### RECORDS TO USE

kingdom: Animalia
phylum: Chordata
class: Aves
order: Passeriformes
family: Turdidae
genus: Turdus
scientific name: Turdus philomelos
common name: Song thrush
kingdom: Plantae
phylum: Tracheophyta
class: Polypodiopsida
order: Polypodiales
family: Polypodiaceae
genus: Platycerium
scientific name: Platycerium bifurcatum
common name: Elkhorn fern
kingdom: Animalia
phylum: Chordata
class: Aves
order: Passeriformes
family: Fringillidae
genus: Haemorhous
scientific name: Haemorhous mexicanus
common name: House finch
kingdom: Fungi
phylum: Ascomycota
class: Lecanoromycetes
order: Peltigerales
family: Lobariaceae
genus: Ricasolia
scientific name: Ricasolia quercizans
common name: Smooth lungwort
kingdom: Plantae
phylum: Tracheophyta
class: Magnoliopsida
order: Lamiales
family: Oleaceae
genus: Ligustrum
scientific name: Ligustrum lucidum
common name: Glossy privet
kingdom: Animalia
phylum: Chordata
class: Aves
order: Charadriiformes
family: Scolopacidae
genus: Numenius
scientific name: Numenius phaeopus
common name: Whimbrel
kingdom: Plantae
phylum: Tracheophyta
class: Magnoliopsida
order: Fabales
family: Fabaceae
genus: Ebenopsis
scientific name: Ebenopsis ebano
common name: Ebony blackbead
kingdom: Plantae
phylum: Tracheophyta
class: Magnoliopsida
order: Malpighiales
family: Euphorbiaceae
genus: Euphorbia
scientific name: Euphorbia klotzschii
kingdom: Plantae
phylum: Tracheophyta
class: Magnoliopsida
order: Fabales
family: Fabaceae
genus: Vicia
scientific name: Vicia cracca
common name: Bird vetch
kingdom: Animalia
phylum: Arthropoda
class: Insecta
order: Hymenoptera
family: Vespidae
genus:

######

Reproduce every line of the entries above without changing anything.

kingdom: Animalia
phylum: Chordata
class: Aves
order: Passeriformes
family: Turdidae
genus: Turdus
scientific name: Turdus philomelos
common name: Song thrush
kingdom: Plantae
phylum: Tracheophyta
class: Polypodiopsida
order: Polypodiales
family: Polypodiaceae
genus: Platycerium
scientific name: Platycerium bifurcatum
common name: Elkhorn fern
kingdom: Animalia
phylum: Chordata
class: Aves
order: Passeriformes
family: Fringillidae
genus: Haemorhous
scientific name: Haemorhous mexicanus
common name: House finch
kingdom: Fungi
phylum: Ascomycota
class: Lecanoromycetes
order: Peltigerales
family: Lobariaceae
genus: Ricasolia
scientific name: Ricasolia quercizans
common name: Smooth lungwort
kingdom: Plantae
phylum: Tracheophyta
class: Magnoliopsida
order: Lamiales
family: Oleaceae
genus: Ligustrum
scientific name: Ligustrum lucidum
common name: Glossy privet
kingdom: Animalia
phylum: Chordata
class: Aves
order: Charadriiformes
family: Scolopacidae
genus: Numenius
scientific name: Numenius phaeopus
common name: Whimbrel
kingdom: Plantae
phylum: Tracheophyta
class: Magnoliopsida
order: Fabales
family: Fabaceae
genus: Ebenopsis
scientific name: Ebenopsis ebano
common name: Ebony blackbead
kingdom: Plantae
phylum: Tracheophyta
class: Magnoliopsida
order: Malpighiales
family: Euphorbiaceae
genus: Euphorbia
scientific name: Euphorbia klotzschii
kingdom: Plantae
phylum: Tracheophyta
class: Magnoliopsida
order: Fabales
family: Fabaceae
genus: Vicia
scientific name: Vicia cracca
common name: Bird vetch
kingdom: Animalia
phylum: Arthropoda
class: Insecta
order: Hymenoptera
family: Vespidae
genus:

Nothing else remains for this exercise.